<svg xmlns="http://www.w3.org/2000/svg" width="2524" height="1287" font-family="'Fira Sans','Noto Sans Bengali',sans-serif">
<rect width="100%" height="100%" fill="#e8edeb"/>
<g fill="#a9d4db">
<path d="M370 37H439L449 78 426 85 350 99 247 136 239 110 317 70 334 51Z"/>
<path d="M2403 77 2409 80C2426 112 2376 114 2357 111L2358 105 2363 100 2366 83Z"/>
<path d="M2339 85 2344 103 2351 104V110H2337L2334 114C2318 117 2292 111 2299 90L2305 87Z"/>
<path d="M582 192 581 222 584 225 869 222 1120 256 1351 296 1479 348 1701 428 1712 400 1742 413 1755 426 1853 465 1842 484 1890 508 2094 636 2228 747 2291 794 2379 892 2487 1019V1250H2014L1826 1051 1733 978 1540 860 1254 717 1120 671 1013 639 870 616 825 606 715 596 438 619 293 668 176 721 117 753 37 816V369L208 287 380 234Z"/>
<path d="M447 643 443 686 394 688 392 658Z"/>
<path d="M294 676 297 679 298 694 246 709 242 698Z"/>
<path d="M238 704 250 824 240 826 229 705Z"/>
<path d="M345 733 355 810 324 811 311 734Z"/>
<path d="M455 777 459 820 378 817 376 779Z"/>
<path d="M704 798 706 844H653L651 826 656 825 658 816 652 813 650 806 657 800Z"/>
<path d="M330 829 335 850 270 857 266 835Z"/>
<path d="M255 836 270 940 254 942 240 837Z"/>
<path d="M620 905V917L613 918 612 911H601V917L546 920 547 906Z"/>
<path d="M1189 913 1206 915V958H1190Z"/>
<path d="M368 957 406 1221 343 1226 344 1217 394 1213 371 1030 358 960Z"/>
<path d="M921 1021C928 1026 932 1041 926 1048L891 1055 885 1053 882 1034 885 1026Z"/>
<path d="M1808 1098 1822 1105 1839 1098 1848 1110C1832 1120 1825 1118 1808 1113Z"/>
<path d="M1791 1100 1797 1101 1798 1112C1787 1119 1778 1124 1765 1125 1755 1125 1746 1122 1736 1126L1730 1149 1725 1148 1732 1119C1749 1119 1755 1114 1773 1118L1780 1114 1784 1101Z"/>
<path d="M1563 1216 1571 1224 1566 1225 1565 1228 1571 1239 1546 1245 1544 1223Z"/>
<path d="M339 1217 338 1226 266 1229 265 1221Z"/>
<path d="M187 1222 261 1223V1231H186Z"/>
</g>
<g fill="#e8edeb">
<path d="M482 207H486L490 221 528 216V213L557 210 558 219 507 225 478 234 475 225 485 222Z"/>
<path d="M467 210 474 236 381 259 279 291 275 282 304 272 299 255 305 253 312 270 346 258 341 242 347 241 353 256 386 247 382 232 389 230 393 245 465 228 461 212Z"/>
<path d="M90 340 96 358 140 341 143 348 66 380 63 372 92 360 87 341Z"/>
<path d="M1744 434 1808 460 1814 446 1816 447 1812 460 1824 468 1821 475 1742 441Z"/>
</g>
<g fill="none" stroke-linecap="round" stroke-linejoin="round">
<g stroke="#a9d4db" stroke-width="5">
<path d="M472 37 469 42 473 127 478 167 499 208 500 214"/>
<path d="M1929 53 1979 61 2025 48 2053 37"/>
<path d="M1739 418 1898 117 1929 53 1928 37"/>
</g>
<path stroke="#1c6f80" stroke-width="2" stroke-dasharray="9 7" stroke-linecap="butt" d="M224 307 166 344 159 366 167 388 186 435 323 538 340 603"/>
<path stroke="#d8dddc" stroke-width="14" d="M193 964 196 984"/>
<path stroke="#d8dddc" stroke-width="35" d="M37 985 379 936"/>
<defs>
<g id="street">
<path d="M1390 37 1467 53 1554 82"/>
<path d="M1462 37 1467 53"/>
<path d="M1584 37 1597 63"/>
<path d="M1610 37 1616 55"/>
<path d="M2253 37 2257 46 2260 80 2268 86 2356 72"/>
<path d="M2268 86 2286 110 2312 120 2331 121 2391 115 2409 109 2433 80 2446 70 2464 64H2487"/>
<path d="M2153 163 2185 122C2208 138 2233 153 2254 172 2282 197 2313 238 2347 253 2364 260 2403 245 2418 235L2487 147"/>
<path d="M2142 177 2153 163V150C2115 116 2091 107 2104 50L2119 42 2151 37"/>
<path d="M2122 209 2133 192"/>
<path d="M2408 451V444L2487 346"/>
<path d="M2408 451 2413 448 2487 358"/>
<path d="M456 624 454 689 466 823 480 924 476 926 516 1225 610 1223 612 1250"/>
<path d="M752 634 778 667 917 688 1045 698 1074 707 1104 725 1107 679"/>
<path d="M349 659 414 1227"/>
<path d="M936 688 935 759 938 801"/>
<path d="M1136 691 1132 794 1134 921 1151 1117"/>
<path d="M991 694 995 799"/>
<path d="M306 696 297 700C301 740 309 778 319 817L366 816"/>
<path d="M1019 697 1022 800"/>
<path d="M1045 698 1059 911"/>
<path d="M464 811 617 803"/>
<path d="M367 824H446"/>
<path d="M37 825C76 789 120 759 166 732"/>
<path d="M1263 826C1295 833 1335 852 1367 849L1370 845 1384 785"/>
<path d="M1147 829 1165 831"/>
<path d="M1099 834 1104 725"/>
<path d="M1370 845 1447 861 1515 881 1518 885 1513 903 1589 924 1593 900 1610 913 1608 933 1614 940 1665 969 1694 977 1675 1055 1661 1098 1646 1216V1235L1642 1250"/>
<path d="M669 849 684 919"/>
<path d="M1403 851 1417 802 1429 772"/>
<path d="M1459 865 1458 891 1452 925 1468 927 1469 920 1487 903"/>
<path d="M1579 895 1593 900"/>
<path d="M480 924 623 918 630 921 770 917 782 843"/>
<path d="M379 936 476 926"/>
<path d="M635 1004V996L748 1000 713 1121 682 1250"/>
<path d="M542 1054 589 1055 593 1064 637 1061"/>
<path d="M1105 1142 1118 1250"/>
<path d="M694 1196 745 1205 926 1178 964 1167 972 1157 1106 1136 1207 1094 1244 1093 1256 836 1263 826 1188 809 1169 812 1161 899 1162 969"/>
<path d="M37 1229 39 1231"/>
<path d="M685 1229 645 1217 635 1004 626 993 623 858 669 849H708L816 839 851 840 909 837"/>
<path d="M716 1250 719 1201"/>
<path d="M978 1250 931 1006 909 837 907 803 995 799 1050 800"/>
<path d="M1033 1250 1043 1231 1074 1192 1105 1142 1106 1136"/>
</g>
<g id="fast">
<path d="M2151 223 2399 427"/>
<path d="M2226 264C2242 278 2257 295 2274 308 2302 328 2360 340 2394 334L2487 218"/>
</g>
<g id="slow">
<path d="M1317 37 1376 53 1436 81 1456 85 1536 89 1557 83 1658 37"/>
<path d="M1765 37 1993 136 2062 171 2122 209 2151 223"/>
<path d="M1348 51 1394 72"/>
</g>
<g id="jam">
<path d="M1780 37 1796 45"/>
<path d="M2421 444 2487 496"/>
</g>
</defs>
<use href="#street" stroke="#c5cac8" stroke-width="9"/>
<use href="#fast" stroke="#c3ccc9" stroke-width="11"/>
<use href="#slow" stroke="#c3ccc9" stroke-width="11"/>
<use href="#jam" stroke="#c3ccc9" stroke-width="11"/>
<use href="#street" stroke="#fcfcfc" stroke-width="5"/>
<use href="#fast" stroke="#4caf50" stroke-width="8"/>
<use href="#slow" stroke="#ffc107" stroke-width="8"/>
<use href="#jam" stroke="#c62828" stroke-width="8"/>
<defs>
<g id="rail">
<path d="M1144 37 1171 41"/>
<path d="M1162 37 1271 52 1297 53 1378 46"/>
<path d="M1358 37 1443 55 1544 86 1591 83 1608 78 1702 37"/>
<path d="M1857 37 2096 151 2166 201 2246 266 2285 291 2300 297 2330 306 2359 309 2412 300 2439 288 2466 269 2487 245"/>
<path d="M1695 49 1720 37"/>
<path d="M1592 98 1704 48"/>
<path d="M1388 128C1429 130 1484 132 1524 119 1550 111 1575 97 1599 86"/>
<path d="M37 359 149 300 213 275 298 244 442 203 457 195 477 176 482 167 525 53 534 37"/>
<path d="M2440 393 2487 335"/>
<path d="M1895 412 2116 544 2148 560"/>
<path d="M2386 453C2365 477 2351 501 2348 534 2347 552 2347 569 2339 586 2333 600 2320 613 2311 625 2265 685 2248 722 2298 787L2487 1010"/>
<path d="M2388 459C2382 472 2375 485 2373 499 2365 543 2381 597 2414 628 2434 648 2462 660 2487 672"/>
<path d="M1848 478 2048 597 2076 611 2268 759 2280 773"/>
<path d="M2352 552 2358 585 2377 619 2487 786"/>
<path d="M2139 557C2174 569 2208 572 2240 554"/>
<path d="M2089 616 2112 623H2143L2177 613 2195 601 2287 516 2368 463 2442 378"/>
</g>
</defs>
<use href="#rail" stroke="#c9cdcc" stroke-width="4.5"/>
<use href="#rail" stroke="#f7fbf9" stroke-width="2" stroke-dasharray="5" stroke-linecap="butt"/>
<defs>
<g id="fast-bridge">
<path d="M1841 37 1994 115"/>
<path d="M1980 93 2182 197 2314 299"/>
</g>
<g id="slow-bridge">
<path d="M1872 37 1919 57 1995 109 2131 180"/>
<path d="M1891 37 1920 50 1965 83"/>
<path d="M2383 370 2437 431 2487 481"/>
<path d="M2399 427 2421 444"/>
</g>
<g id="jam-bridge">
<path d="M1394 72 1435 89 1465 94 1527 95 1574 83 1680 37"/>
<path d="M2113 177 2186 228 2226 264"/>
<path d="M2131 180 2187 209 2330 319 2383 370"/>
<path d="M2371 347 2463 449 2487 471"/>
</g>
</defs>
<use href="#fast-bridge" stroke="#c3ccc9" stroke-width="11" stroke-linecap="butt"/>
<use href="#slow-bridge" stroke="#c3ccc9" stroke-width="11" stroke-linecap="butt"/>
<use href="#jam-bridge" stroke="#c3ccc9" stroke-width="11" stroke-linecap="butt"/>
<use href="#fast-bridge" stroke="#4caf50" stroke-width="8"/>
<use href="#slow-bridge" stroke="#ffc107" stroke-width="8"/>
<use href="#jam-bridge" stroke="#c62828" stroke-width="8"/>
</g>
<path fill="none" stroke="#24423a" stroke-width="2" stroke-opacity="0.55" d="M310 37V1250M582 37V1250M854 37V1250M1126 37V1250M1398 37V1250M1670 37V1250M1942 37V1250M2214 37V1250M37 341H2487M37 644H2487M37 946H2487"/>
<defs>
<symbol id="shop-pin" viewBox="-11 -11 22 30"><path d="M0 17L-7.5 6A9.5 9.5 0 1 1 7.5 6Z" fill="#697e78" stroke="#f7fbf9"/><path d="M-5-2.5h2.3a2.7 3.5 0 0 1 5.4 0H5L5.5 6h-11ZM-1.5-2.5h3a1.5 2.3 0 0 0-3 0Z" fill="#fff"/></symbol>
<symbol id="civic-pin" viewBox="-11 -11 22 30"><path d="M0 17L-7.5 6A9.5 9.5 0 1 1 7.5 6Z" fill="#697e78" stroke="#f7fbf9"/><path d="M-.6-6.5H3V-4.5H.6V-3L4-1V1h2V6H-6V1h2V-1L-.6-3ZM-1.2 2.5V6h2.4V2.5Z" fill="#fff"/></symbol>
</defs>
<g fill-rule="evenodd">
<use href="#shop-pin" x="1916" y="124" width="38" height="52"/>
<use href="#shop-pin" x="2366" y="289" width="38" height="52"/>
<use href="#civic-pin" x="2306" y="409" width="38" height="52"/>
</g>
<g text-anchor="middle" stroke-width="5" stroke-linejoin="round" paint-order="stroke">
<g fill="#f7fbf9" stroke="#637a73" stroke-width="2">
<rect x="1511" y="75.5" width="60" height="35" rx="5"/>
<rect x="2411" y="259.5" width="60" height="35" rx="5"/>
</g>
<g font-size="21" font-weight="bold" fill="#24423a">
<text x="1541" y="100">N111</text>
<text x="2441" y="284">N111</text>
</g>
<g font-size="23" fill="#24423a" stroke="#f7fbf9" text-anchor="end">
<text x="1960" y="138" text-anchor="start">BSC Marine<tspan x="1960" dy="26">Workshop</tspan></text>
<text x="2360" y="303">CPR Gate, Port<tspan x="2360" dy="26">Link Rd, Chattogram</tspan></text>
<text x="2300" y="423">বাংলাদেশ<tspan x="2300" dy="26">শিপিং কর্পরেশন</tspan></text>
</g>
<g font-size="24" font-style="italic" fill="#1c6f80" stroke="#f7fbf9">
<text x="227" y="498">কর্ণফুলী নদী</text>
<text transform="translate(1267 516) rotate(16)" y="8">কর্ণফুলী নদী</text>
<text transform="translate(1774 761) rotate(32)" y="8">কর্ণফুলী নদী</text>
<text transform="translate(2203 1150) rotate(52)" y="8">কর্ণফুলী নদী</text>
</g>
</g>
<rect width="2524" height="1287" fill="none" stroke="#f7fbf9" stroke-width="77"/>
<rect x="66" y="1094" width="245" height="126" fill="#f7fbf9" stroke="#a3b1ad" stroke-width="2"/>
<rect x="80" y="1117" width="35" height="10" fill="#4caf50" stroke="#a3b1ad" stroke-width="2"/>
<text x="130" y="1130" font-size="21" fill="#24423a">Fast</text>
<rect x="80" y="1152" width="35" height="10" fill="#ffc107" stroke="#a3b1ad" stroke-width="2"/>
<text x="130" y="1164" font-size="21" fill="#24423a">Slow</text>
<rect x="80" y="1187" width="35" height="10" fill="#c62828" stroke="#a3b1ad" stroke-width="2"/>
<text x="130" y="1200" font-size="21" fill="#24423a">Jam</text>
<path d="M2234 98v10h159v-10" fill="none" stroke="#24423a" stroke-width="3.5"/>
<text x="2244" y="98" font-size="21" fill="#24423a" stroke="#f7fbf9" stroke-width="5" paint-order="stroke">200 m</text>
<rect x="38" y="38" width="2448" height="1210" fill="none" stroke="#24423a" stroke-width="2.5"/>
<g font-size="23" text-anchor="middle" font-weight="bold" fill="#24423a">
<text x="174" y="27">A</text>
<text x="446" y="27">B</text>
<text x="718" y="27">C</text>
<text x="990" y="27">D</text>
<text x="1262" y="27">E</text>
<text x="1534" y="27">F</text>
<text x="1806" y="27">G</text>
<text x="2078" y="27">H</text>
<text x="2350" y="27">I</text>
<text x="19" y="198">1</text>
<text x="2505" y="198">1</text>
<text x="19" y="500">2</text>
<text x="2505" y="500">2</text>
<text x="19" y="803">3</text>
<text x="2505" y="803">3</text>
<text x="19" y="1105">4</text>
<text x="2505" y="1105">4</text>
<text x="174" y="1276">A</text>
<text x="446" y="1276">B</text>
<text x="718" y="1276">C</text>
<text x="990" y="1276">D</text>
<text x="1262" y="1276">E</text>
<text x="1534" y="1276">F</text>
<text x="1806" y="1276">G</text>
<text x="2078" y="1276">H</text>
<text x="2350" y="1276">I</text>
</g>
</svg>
■ ■ ■
Note which lines carry the word "round" in the material, then copy each of them.

<g fill="none" stroke-linecap="round" stroke-linejoin="round">
<g text-anchor="middle" stroke-width="5" stroke-linejoin="round" paint-order="stroke">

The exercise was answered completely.